● Exercise requirements: Copy the listing below line for line, leaving out the pictures.

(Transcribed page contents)
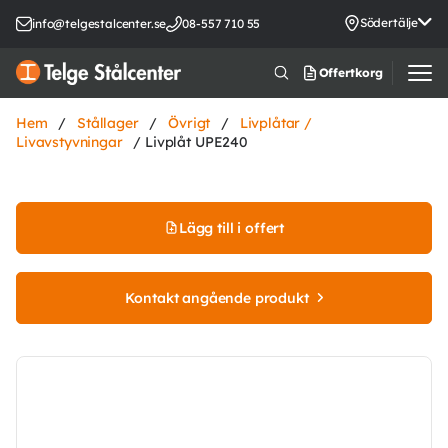
Södertälje
info@telgestalcenter.se
08-557 710 55
Offertkorg
Hem
/
Stållager
/
Övrigt
/
Livplåtar /
Livavstyvningar
/ Livplåt UPE240
Lägg till i offert
Kontakt angående produkt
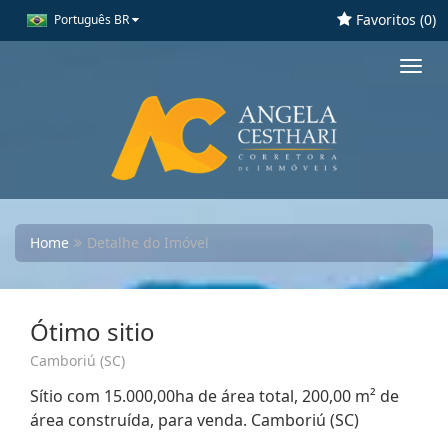
Favoritos (
0
)
Português BR
Toggl
navig
Home
Detalhe do Imóvel
Ótimo sitio
Camboriú (SC)
Sítio com 15.000,00ha de área total, 200,00 m² de
área construída, para venda. Camboriú (SC)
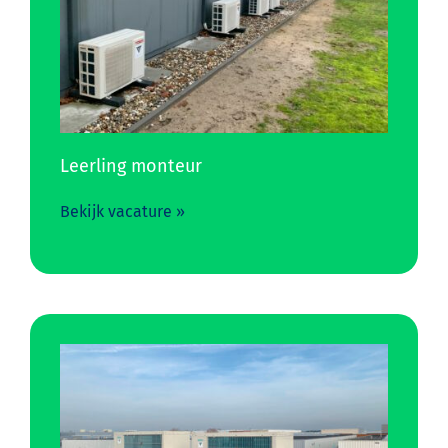
Leerling monteur
Bekijk vacature »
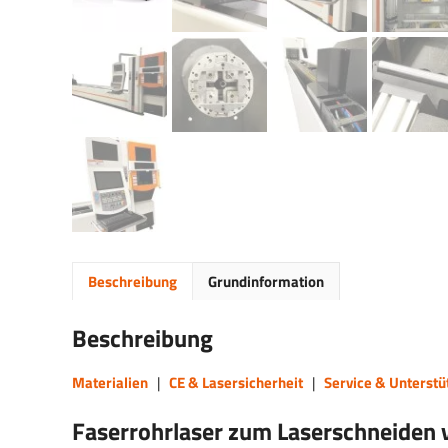
Beschreibung
Grundinformation
Beschreibung
Materialien
|
CE & Lasersicherheit
|
Service & Unterstü
Faserrohrlaser zum Laserschneiden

● Exercise output:
Södertälje
info@telgestalcenter.se
08-557 710 55
Offertkorg
Hem
/
Stållager
/
Övrigt
/
Livplåtar /
Livavstyvningar
/ Livplåt UPE240
Lägg till i offert
Kontakt angående produkt
Favoritos (
0
)
Português BR
Toggl
navig
Home
Detalhe do Imóvel
Ótimo sitio
Camboriú (SC)
Sítio com 15.000,00ha de área total, 200,00 m² de
área construída, para venda. Camboriú (SC)
Leerling monteur
Bekijk vacature »
Beschreibung
Grundinformation
Beschreibung
Materialien
|
CE & Lasersicherheit
|
Service & Unterstü
Faserrohrlaser zum Laserschneiden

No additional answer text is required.